:: Passage to read ::
Monday, April 18, 2011

thoughts on drawing: amanda jordan

As the semester is coming to an end, I was looking back over the syllabus at various notes and assignments and I came across the course synopsis:

The primary objective of this class will be to familiarize students with the practice of drawing. We will explore drawing media and study the processes and techniques used by drawing masters throughout history. Even though the class will focus on fundamentals, experimental and imaginative expression will be explored in the second half of the semester...

I have become much more familiar with the practice of drawing, so to speak. I have always spent a portion of my time doing something in the arts and creating something, whether it be visual or audible - drawing, painting, piano, guitar, ukulele, design, photography. However, this class has really allowed me to focus intensely on one area and improve therein. As much as I enjoy sketching, sometimes it gets pushed aside amongst work from other courses. The weekly sketches and assignments forced me to regularly practice drawing and were often a way to relax.
:::
:: Data to examine ::
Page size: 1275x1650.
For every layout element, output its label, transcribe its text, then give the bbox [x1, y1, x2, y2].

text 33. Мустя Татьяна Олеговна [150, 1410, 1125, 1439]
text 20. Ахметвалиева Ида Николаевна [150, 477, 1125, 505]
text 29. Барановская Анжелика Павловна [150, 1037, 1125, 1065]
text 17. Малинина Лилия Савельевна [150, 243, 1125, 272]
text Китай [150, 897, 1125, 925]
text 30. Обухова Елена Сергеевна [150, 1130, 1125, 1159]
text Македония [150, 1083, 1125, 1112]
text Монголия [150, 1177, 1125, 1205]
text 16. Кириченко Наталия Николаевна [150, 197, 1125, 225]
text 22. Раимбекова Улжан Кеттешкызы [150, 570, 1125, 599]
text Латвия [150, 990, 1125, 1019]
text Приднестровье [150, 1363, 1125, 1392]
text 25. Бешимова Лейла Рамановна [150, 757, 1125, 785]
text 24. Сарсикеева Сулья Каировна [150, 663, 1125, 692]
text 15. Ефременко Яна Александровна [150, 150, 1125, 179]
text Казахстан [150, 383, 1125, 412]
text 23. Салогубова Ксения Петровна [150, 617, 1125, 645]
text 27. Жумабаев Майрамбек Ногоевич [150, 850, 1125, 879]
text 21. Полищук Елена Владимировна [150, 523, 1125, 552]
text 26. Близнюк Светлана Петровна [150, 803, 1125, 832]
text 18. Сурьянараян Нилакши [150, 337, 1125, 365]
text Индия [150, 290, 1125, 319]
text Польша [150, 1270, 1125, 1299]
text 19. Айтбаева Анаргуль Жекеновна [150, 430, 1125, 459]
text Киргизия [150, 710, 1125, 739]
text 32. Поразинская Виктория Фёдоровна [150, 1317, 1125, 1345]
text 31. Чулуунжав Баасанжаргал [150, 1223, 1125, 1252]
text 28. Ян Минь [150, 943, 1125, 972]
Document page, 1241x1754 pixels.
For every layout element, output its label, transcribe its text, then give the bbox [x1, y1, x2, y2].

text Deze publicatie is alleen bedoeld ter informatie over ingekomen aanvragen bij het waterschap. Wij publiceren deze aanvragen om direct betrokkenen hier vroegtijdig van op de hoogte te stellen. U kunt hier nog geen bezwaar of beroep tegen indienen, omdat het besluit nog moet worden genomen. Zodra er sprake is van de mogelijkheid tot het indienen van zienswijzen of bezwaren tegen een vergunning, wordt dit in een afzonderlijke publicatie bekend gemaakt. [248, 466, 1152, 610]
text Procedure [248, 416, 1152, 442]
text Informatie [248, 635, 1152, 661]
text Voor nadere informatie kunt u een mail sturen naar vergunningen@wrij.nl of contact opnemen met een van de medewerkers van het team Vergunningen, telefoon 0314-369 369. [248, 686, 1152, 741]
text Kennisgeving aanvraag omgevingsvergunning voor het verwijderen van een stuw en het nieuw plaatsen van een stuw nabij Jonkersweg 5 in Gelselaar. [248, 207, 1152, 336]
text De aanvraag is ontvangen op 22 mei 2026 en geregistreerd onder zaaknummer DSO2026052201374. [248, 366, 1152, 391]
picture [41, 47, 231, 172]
:::
* **Exercises to complete**
1: Repeat everything in the drawing post from "As the semester" down to "of the semester...".
2: Answer these questions using the drawing post.
(a) In which part of the semester does the course synopsis say experimental and imaginative expression will be explored?
(b) Which three musical instruments does the writer list among past creative activities?
(c) What did the weekly sketches and assignments force the writer to do?
The rows play no part in what follows and can be set aside.

* **Results by task**
1:
As the semester is coming to an end, I was looking back over the syllabus at various notes and assignments and I came across the course synopsis:

The primary objective of this class will be to familiarize students with the practice of drawing. We will explore drawing media and study the processes and techniques used by drawing masters throughout history. Even though the class will focus on fundamentals, experimental and imaginative expression will be explored in the second half of the semester...

2:
(a) The second half of the semester.
(b) Piano, guitar and ukulele.
(c) Regularly practice drawing.